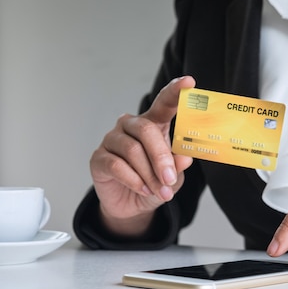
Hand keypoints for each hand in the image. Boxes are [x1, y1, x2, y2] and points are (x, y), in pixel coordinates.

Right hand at [90, 76, 195, 235]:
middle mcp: (130, 126)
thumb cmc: (152, 183)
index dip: (175, 92)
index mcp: (152, 124)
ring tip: (159, 191)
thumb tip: (185, 158)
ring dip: (149, 175)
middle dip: (161, 157)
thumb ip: (178, 165)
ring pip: (132, 150)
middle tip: (169, 179)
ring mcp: (112, 140)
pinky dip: (134, 180)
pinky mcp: (98, 157)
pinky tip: (143, 189)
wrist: (130, 205)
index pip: (164, 103)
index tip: (189, 83)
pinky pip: (116, 165)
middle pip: (146, 130)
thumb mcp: (172, 177)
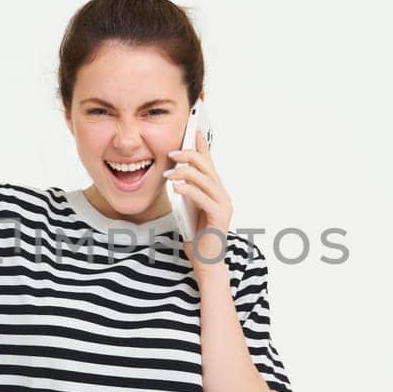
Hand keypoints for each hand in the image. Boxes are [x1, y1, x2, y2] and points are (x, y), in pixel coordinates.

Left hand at [164, 123, 232, 274]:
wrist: (207, 263)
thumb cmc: (197, 237)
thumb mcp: (188, 209)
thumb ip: (187, 193)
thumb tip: (176, 176)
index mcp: (216, 192)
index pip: (209, 163)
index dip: (202, 146)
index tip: (194, 129)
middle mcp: (223, 195)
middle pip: (207, 166)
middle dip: (189, 155)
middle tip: (172, 154)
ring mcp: (223, 204)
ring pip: (205, 179)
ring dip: (185, 172)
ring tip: (169, 173)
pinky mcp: (219, 216)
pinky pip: (203, 197)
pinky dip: (188, 190)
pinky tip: (176, 187)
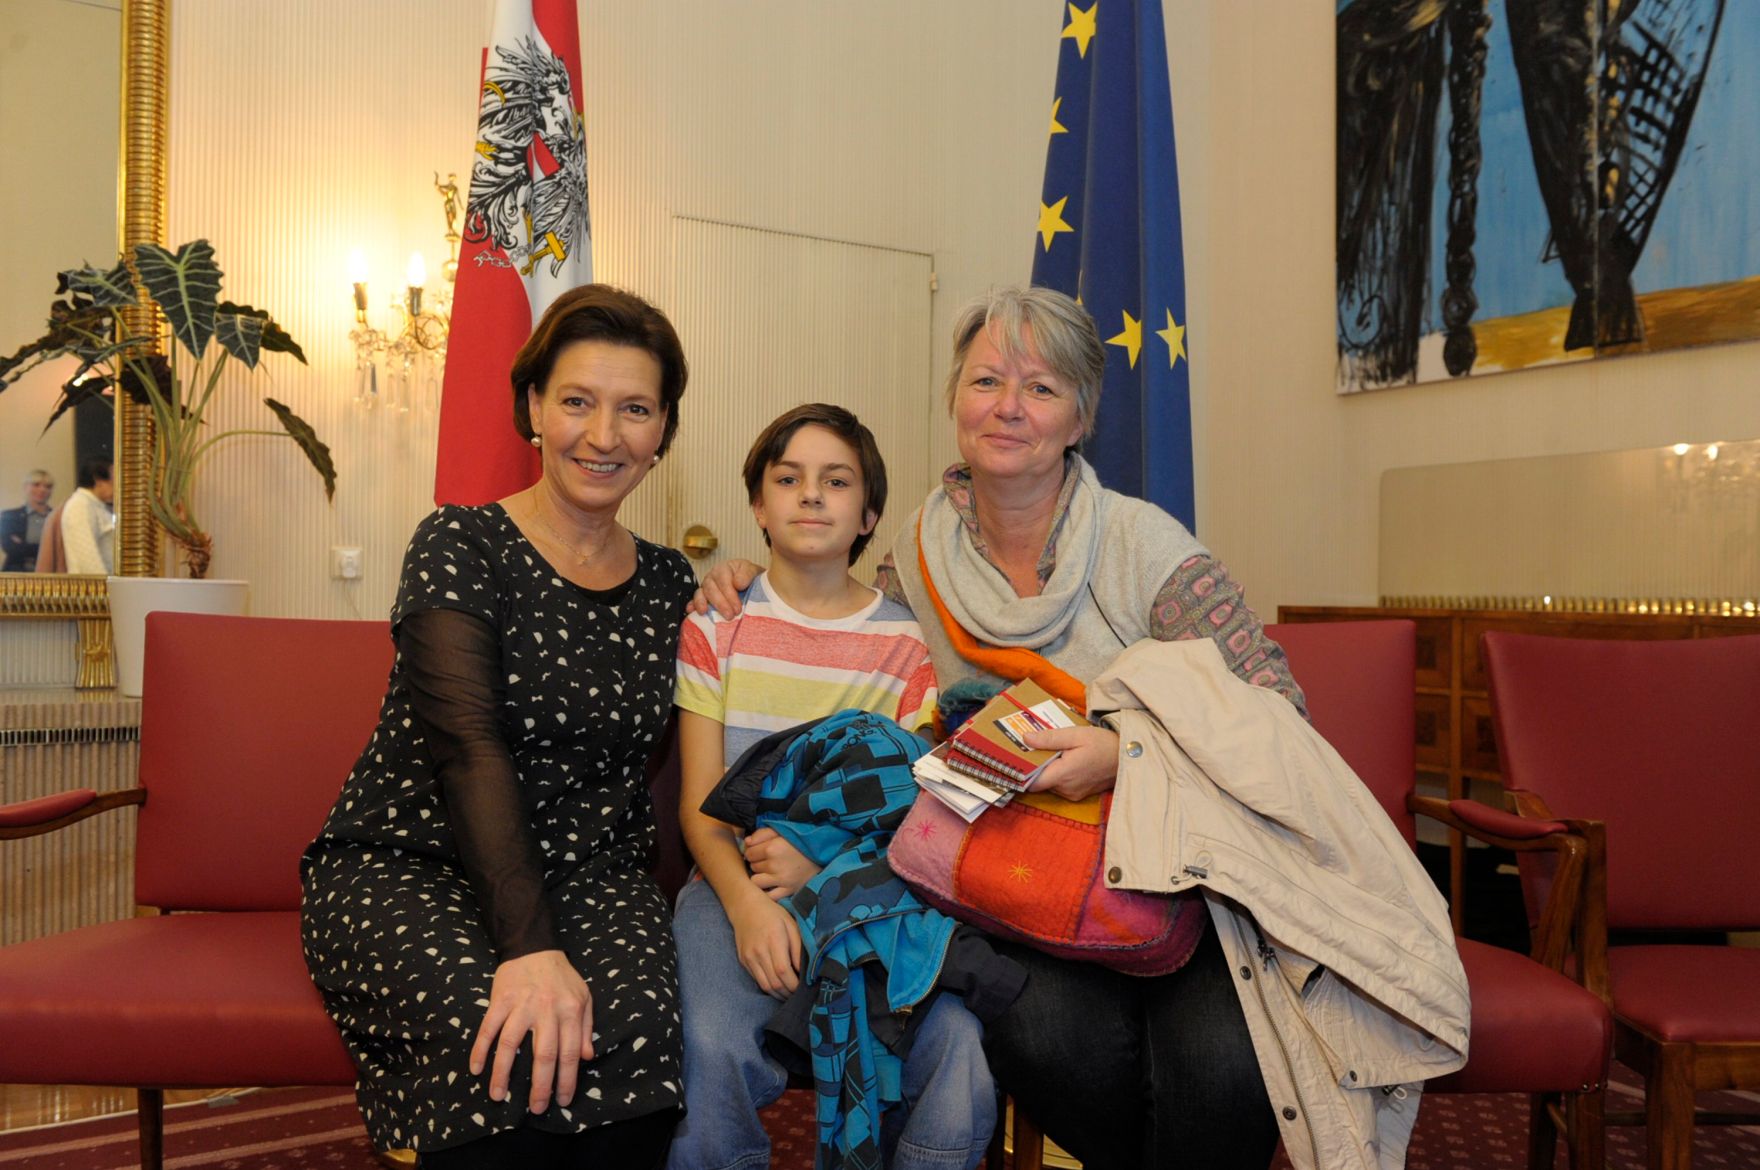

■ **Your instructions**: For the data above, set down exactly the lines from the line with "middle tip: (169, 179)" to the line with "index mcp: (216, 192)", both included, leaving pictures out.

■ **Output for this exercise**:
middle tip: (169, 179)
ring mcp: (112, 140)
pinky dip: (134, 180)
pinky mcp: (98, 157)
pinky tip: (143, 189)
wrist: (130, 205)
index pip: (164, 103)
index tip: (189, 83)
pinky pip: (116, 165)
middle pip: (146, 130)
thumb mcp: (172, 177)
Hand keypoints for each hand in the image. Boxes are [x1, y1, x2, y2] and points are (x, y), in pixel coordinates.

Left hand at [164, 123, 232, 274]:
wrist: (207, 263)
thumb cmc: (197, 237)
thumb mcp: (188, 209)
thumb ip: (187, 193)
thumb tip: (176, 176)
index mcp: (216, 192)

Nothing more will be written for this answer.